The GRC Compliance as a Service takes on these tasks and risk management activities and manages them to ensure compliance posture is maintained throughout the year, rather than condensing these activities just before an audit. 

For a monthly cost using our GRC CaaMS, dedicated and experienced compliance and security consultants, will provide the following services advice:  

• Compliance alignment to issues relating but not limited to: 

  • GDPR,  
  • UK DPA,  
  • UNECE R155/156/157 
  • NIST 800-53 
  • SOC2,  
  • ISO27001/2,  
  • PCI DSS 
  • Cyber Essentials 
  • Cyber essential Plus 

Below is a summary of the services provided. 

On boarding customisation  – Review of Setting up of applicable controls following a review and scoping assessment in scope to ensure full coverage 

GAP Reporting – Create a GAP analysis report and score against the compliance or regulatory requirements

Planning – Develop a remediation and mitigation plan

Project Management – Manage the project to fit in with your companies project methodology i.e. Prince 2, Agile, Hybrid.

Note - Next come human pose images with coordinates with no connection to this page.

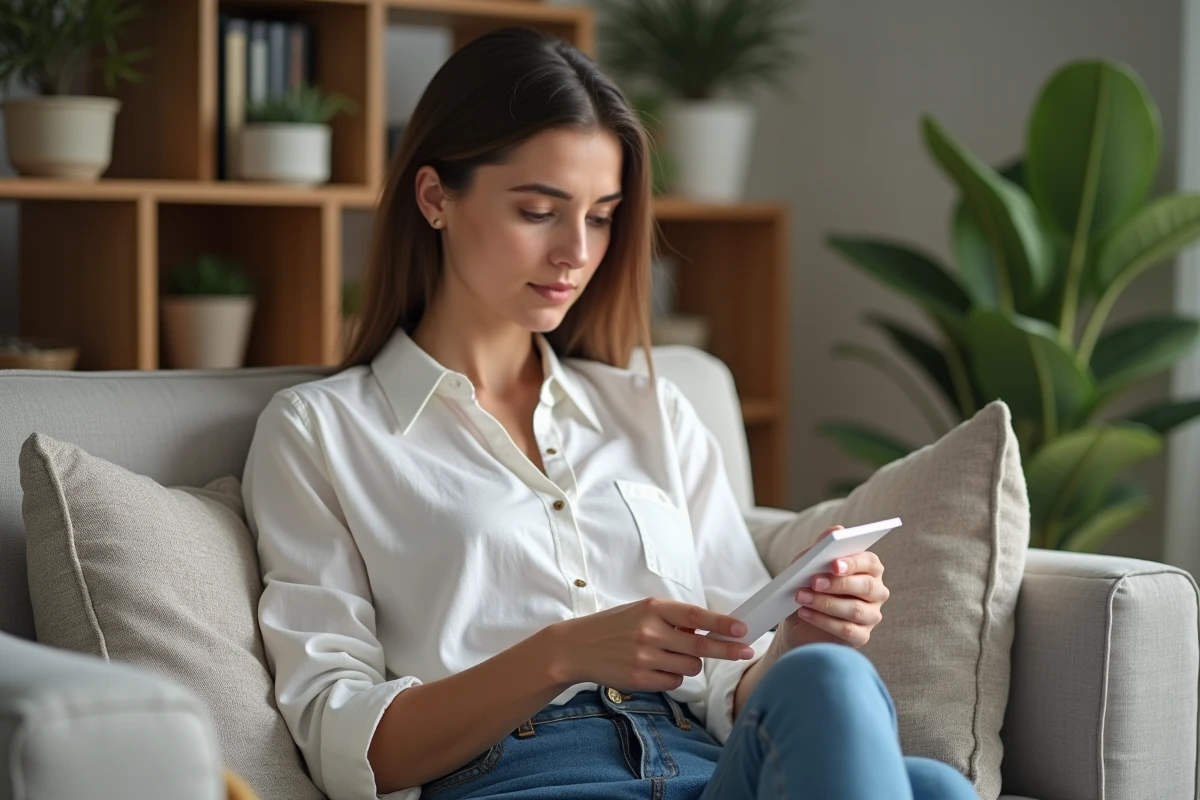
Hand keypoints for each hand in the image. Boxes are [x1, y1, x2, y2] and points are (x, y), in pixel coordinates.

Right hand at [547, 598, 756, 692]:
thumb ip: (673, 620)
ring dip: (690, 665)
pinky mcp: (639, 679)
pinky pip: (674, 683)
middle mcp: (649, 632)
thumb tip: (711, 631)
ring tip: (670, 656)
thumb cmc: (616, 626)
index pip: (695, 617)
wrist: (577, 647)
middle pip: (700, 648)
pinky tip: (655, 668)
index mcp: (652, 608)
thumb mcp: (642, 611)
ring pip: (690, 668)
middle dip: (727, 650)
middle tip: (746, 651)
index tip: (742, 629)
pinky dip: (672, 678)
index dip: (722, 624)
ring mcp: (644, 657)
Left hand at [777, 525, 889, 650]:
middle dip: (837, 584)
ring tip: (800, 597)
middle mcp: (876, 592)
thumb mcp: (807, 565)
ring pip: (855, 609)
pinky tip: (804, 613)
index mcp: (868, 569)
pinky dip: (823, 621)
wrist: (798, 623)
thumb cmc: (807, 587)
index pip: (870, 562)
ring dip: (824, 603)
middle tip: (812, 581)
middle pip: (865, 587)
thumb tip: (838, 529)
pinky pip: (847, 630)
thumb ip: (821, 547)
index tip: (833, 563)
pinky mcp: (862, 637)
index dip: (853, 562)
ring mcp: (872, 616)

Governance Risk Compliance (GRC) – Using a GRC system all controls in scope will be mapped for control implementation and Risk Management

Data Protection – Data Protection Impact Assessment (DPIA) risk analysis

Data Protection Office – Delivery of DPO service and obligations under DPA and EU GDPR

Continuous Monitoring – Your risks and controls will be continuously monitored for compliance status by use of dashboards and reports giving a real time view of your companies compliance status.

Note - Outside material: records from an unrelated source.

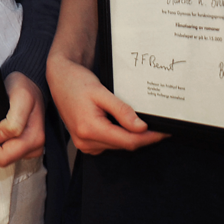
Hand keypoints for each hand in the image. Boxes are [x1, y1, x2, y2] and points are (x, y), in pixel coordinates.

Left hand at [0, 72, 44, 165]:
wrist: (30, 84)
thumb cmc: (26, 88)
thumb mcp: (22, 97)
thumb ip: (14, 120)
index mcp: (33, 138)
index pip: (4, 155)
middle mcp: (33, 146)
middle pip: (3, 159)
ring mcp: (28, 147)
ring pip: (2, 158)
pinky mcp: (22, 145)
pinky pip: (4, 152)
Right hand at [47, 52, 165, 154]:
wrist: (59, 78)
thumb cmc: (77, 81)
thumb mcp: (102, 92)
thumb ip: (122, 111)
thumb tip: (141, 127)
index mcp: (89, 129)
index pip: (128, 141)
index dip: (149, 138)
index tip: (164, 132)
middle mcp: (85, 141)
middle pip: (123, 145)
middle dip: (142, 137)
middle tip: (158, 126)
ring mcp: (83, 144)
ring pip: (117, 145)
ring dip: (130, 136)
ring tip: (142, 123)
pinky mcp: (85, 142)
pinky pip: (108, 144)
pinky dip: (119, 136)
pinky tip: (124, 124)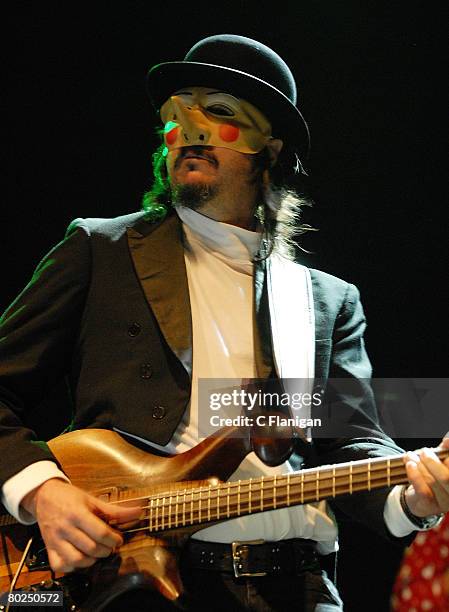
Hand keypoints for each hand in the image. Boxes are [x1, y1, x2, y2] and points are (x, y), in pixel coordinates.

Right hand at [22, 479, 141, 572]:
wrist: (44, 496)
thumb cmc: (69, 497)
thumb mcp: (92, 500)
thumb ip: (114, 510)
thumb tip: (138, 512)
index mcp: (77, 513)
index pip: (100, 533)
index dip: (114, 539)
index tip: (119, 539)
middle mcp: (65, 528)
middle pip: (91, 547)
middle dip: (106, 550)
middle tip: (111, 546)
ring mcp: (55, 540)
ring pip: (76, 560)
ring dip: (92, 560)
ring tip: (98, 553)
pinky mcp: (48, 548)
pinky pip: (60, 566)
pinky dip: (73, 567)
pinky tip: (81, 559)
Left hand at [403, 436, 448, 517]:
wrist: (420, 499)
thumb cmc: (433, 476)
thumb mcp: (440, 462)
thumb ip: (445, 451)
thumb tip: (448, 440)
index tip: (445, 442)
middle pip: (447, 476)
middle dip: (432, 461)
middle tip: (423, 452)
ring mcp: (445, 501)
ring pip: (432, 481)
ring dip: (419, 465)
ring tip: (410, 456)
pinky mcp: (430, 505)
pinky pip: (422, 490)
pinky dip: (414, 475)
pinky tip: (409, 465)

Continuous Testing – Compliance controls will be tracked and compliance related tasks pursued to maintain compliance will be managed to delegated owners.

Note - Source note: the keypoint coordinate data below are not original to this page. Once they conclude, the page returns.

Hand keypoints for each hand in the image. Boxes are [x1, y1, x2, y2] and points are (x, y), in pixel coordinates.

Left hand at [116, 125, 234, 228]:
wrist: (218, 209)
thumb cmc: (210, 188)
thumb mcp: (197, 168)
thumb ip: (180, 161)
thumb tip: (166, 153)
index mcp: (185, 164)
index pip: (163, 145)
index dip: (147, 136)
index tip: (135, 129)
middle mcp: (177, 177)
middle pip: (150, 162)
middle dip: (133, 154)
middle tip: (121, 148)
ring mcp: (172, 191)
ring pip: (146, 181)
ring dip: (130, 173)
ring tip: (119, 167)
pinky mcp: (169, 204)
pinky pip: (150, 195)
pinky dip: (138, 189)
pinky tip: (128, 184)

Evidence Management – Ensuring that evidence required for audits or regulatory readiness is always up to date, by managing evidence delivery stakeholders.

Risk Management – Compliance and security Risks will be tracked, managed, escalations and mitigation actions pursued with owners to ensure risks are managed to your companies threshold risk appetite.

Supplier Management – Management of supplier security assessment with ongoing risk management and security posture

Audit Readiness reporting – Ability to obtain audit readiness reports for pre-audit reparation.

Audit Management – Manage the audit requirements and full engagement to deliver Auditor requirement.

Project Security Assurance – Review new and existing projects to ensure security and meets corporate standards and compliance requirements.